Hooking can be useful for a wide range of purposes, including:
The simplest way to visualise a hook is to consider a simple example. If you wish to hook a specific call of a function in a program, the target address of that call instruction can be changed to point to your own code which you have somehow injected into the program’s memory space. You can then choose whether to handle the call completely yourself, possibly providing a fake result, or you may choose to redirect execution to the original function, perhaps also changing the arguments or altering the return value.
So, while originally the call would look like this:
... ... call func1 ... ... func1 ... return
It is altered to look like this:
... ... call hook ... ... hook ... optional call to original ... return func1 ... return
If you wanted to use the same hook function for multiple hooks, you could create a lookup table of return addresses and check this at the start of the hook to work out where the hook call originated, and then take a different action depending on this information. Of course this assumes you are not on a platform with technologies like ASLR enabled, which may randomise addresses making this simplistic method impossible. Nevertheless, this simple example demonstrates what a hook is.
The Import Address Table (IAT) is loaded into memory from PE executables. It allows the memory address of functions imported from DLLs to be located. By locating the IAT in memory, you can patch it to redirect certain API function calls to hooking code.

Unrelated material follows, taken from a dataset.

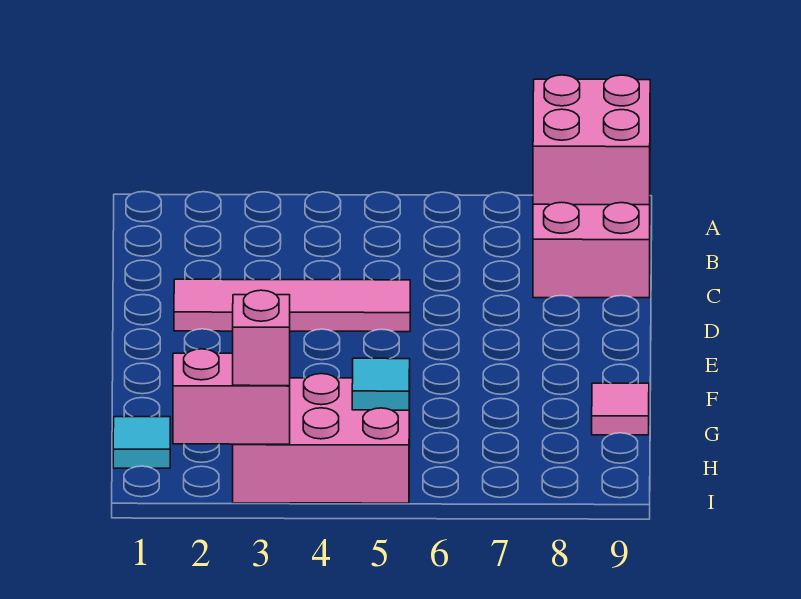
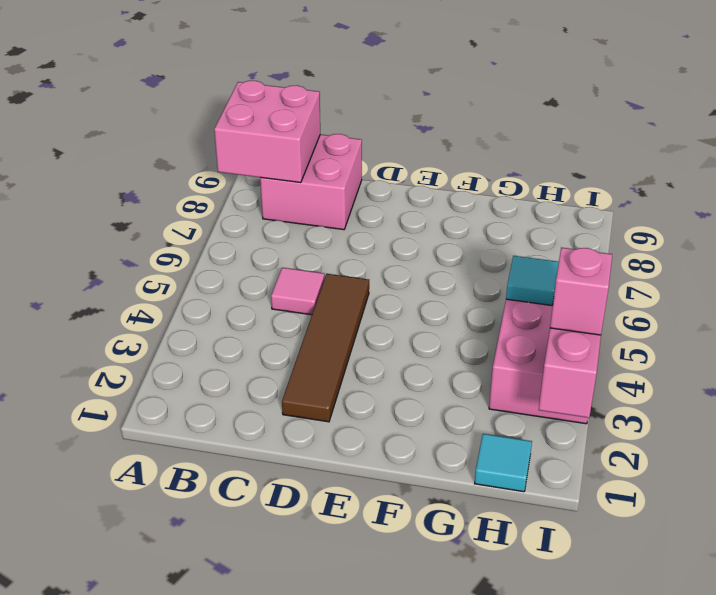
pink tile D2:D5 level 1 -> brown tile D2:D5 level 1
pink tile G9 level 1 -> pink tile C5 level 1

IAT hooking happens in user mode and is a relatively easy way to hook every call to a specific APIfunction or set of functions. Any time the program makes that API call, your hook code will run. However, DLLs can also be loaded dynamically at runtime and when this happens there will be noIAT for that DLL. Furthermore, while the fact that this is a user mode technique makes it easier to implement, it also makes it easier to detect. As such, IAT hooking is not without its limitations.
Under Unix-like operating systems (including Linux), calls to shared libraries can also be hooked by making use of the LD_PRELOAD environment variable. By writing your own shared library with the functions you wish to hook defined by name you can hook these functions by loading that library at runtime with the target program. The LD_PRELOAD environment variable specifies a list of libraries to load first when a program is executed, so if you put the path to your library in this variable your own function will run instead.

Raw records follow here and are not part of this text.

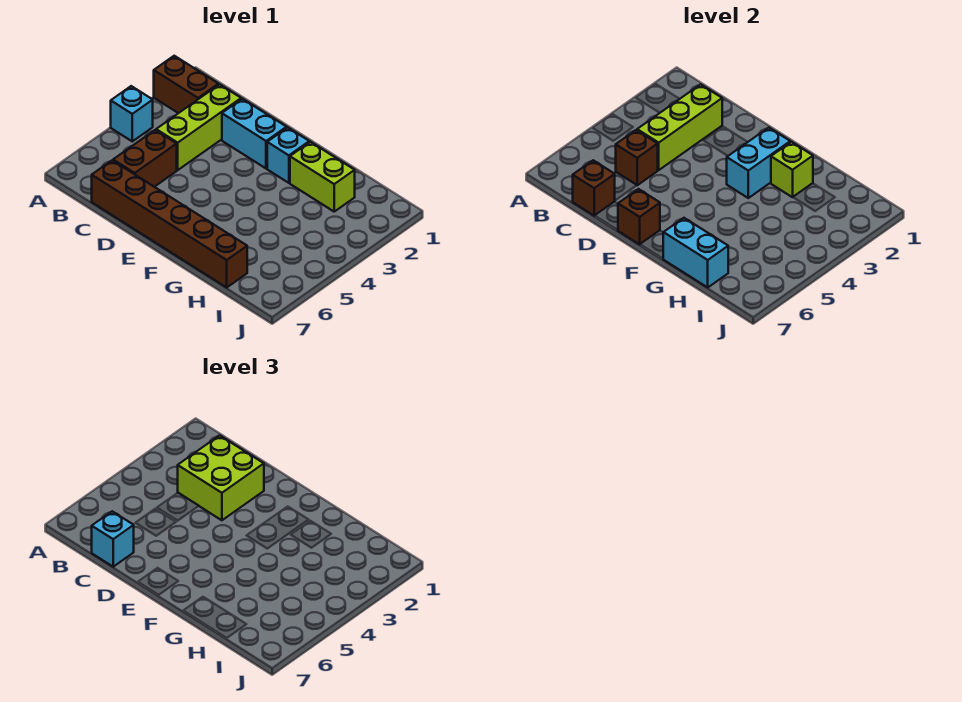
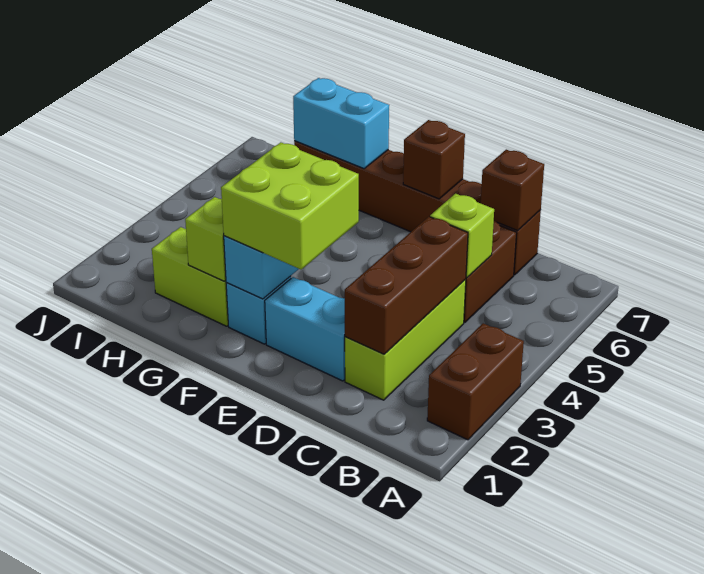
brown brick A2:B2 level 1 -> brown brick A2:A3 level 1
cyan brick A4 level 1 -> none
lime brick C2:C4 level 2 -> brown brick C2:C4 level 2
lime brick C2:D3 level 3 -> lime brick E2:F3 level 3
brown brick C5 level 2 -> lime brick C5 level 2
cyan brick C7 level 3 -> none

If you also wish to redirect execution to the original function you are hooking, you can do so with the dlsym() function call which resolves a function name in a module to a memory address. Using this, the address of the original function can be located and used to make a call to it.
An inline hook overwrites the start of the function you want to hook to redirect execution. This allows you easily to catch every call to that function, no matter where or when the call happens. Inserting an inline hook obviously destroys some of the early logic of the original function, so if you wish to call the original function as well, the hook code must compensate for the instructions that were overwritten. An inline hooker should therefore save the instructions that were overwritten when placing a hook. This may not be trivial to do on architectures like x86 where instructions are variable length, and saving the bytes that were overwritten may not preserve the meaning of the code. In such cases, automated inline hookers may need to disassemble the start of the function properly to preserve the original function’s meaning.

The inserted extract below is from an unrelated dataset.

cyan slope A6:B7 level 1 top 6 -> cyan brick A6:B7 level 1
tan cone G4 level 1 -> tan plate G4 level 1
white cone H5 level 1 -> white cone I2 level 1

Inline hooking can be used in user mode, although similar techniques can also work in kernel mode.
Microsoft released a framework to help in placing inline hooks on Win32 API functions called Detours. Microsoft actually places a two-byte dummy instruction that does nothing at the start of functions (the instruction is “MOV EDI, EDI”) to allow space to overwrite with a jump instruction harmlessly. The Detours package provides an API to enable custom hooks to be placed on APIfunctions in this way.
In fact, the dummy instruction is only big enough to replace with a short jump. A long jump (to code further away) would take up too many bytes and still overwrite part of the function. The intention is that a short jump is placed to jump to five bytes before the function, which is set aside as spare padding space. In these five bytes, the long jump can be placed to redirect to your hook code.
The advantage of using the short jump first is that whether in its “MOV EDI, EDI” form or its short jump form, those two bytes are always a single instruction. This means that, if multiple threads are executing the function as you are hooking it, a thread will never end up executing from the middle of an instruction you just inserted for your hook; rather it will either hit your new short jump, or already be beyond it, safely executing the rest of the function.